Ok, fine. I am trying to see whether there were any predators that eat these invasive snails (here: Batillaria attramentaria). So I tie them to rebar and set them out in the mud along an elevation gradient (shallow to deep). The intertidal dogma is that competitors or predators control how deep an organism can live(3). If the deeper rebar snails get eaten more than the shallow rebar snails, that is good evidence that this is indeed the case. I don't want to spoil what will undoubtedly be another thrilling piece of scientific literature, but indeed, in Willapa Bay, crabs eat snails in the deep. Just to be sure, we trapped some crabs (Figure 3).
Figure 3. Woah! Thats a trapload of crabs! Witness: Metacarcinus magister (Dungeness crab) |
And all that driving was for some reason, right? I sure hope so, says the planet choking on my C02. Up at the marine lab, I was conducting mad-scientist research on snails. In my current experiment, and hopefully the last one for the season, I am looking at behavior of a native snail (whaaaaa?!) Littorina sitkana and exploring their reaction to predation cues, much in the line of previous work with invasive snails.

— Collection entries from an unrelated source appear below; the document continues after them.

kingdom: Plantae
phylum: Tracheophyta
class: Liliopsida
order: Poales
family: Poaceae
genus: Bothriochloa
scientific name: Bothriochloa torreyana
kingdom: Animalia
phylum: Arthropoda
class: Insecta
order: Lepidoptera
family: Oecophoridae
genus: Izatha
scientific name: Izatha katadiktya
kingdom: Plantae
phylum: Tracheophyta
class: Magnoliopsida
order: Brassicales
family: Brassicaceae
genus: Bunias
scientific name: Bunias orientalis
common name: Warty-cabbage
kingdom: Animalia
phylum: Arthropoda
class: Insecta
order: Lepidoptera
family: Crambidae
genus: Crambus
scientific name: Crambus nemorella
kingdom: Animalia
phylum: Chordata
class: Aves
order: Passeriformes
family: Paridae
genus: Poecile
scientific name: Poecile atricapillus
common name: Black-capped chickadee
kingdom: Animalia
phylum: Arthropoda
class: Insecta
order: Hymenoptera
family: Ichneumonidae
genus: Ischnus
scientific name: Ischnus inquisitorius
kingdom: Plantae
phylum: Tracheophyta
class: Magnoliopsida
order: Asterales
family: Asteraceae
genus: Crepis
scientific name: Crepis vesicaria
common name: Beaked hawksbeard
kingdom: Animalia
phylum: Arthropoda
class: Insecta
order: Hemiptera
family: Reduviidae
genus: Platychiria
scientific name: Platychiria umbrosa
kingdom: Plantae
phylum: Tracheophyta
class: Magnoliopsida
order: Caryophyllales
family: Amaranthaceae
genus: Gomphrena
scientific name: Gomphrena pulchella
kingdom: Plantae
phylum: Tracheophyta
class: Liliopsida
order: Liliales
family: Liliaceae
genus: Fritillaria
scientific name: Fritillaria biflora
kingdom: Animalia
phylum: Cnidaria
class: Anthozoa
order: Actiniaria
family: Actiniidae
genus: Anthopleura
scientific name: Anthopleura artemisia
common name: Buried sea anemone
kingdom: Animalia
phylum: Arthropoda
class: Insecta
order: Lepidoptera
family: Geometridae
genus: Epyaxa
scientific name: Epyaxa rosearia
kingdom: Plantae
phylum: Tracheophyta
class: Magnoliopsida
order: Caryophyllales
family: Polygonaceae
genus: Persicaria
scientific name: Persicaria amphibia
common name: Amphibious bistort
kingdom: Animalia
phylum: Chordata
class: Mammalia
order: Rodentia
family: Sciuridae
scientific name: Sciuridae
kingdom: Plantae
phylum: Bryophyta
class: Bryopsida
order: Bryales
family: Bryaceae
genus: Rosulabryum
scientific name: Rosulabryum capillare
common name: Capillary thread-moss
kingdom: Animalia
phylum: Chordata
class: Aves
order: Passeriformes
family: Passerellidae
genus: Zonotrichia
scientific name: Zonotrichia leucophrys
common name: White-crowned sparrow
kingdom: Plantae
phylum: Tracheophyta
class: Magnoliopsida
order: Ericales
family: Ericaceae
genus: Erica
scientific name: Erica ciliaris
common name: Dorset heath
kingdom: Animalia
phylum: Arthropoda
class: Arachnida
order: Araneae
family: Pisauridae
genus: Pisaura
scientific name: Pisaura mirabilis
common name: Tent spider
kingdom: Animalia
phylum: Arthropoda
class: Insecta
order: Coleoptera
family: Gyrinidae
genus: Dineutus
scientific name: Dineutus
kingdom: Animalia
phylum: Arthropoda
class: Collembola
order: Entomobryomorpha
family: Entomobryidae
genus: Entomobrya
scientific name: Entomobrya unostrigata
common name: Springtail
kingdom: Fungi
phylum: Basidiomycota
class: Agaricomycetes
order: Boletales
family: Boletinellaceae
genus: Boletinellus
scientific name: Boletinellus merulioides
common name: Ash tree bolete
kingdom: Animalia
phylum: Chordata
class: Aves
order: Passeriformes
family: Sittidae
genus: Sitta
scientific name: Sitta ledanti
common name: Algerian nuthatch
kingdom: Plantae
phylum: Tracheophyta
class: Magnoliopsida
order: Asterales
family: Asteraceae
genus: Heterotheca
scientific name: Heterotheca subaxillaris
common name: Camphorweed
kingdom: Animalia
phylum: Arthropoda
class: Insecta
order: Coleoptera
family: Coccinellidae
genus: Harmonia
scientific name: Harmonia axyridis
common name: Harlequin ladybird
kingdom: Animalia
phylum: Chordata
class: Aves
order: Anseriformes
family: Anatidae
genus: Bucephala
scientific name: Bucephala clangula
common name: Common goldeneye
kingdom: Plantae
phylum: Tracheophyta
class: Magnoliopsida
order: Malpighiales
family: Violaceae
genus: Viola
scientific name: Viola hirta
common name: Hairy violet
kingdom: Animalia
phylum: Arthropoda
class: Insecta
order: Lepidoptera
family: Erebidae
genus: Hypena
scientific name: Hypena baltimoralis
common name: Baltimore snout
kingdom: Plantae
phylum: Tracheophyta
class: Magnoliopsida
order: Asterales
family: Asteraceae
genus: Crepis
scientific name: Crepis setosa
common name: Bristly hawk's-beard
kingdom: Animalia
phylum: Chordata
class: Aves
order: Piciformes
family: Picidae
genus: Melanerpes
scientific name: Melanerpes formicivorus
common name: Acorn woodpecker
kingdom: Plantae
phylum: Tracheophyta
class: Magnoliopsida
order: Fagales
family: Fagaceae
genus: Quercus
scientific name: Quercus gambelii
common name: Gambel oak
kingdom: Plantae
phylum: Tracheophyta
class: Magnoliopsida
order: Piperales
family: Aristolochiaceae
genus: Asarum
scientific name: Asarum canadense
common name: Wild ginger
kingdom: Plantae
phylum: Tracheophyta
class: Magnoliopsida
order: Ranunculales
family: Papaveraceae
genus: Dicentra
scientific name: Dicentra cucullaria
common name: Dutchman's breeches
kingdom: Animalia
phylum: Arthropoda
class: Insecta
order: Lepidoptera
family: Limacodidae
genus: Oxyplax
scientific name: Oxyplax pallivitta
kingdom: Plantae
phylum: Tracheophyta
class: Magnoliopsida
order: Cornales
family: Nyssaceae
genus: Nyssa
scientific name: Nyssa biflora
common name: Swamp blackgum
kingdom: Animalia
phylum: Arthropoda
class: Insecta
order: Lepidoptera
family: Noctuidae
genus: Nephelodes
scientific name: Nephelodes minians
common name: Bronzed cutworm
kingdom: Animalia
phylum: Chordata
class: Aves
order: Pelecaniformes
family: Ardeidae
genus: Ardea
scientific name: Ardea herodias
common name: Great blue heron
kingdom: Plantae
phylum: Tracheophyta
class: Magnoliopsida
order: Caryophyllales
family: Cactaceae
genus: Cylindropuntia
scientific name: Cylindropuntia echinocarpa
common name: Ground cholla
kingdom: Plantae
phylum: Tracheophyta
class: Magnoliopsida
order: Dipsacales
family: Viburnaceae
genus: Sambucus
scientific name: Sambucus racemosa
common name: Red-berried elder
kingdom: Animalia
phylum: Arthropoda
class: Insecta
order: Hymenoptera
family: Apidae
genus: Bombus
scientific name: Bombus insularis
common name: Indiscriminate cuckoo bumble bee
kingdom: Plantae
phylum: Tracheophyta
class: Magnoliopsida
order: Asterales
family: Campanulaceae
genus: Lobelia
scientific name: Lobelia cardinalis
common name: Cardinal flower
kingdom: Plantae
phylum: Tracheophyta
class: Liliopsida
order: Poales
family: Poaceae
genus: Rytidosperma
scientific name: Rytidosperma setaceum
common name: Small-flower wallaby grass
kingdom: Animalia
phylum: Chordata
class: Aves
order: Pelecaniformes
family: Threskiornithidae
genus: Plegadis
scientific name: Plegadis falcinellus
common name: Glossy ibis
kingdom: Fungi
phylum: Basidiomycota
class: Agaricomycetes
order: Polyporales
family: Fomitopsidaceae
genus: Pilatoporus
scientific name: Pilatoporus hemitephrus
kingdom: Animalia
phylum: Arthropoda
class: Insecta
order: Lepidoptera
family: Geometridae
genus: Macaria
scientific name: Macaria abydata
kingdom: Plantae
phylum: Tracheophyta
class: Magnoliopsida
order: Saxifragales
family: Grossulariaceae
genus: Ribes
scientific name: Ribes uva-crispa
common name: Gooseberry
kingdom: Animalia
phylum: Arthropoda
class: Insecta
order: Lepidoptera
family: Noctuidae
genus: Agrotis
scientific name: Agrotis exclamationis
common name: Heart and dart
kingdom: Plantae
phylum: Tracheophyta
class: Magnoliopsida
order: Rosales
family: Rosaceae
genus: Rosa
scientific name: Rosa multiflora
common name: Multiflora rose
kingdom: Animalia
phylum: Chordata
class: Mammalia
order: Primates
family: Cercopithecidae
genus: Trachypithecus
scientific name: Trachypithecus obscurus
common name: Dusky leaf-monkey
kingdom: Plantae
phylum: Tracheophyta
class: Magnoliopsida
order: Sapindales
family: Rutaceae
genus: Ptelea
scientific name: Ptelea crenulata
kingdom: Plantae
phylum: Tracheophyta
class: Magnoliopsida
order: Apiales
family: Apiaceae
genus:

So far, it is my scientific opinion that these snails is crazy (Figure 4).
So, there you go, that's what I did on my summer snailcation. Can't wait until the next one! Actually, I can. I can totally wait until then, because, really, that's enough of snails for one year. Time to sit in front of my computer with a cup of coffee for 6 months...aaaah.
References and Miscellany:
(1) Nope, that's a lame excuse and not even true. If anything, it gets me writing more.
(2) Two points if you can tell which were for my book club.
(3) No, really, it really is a dogma, wikipedia says so.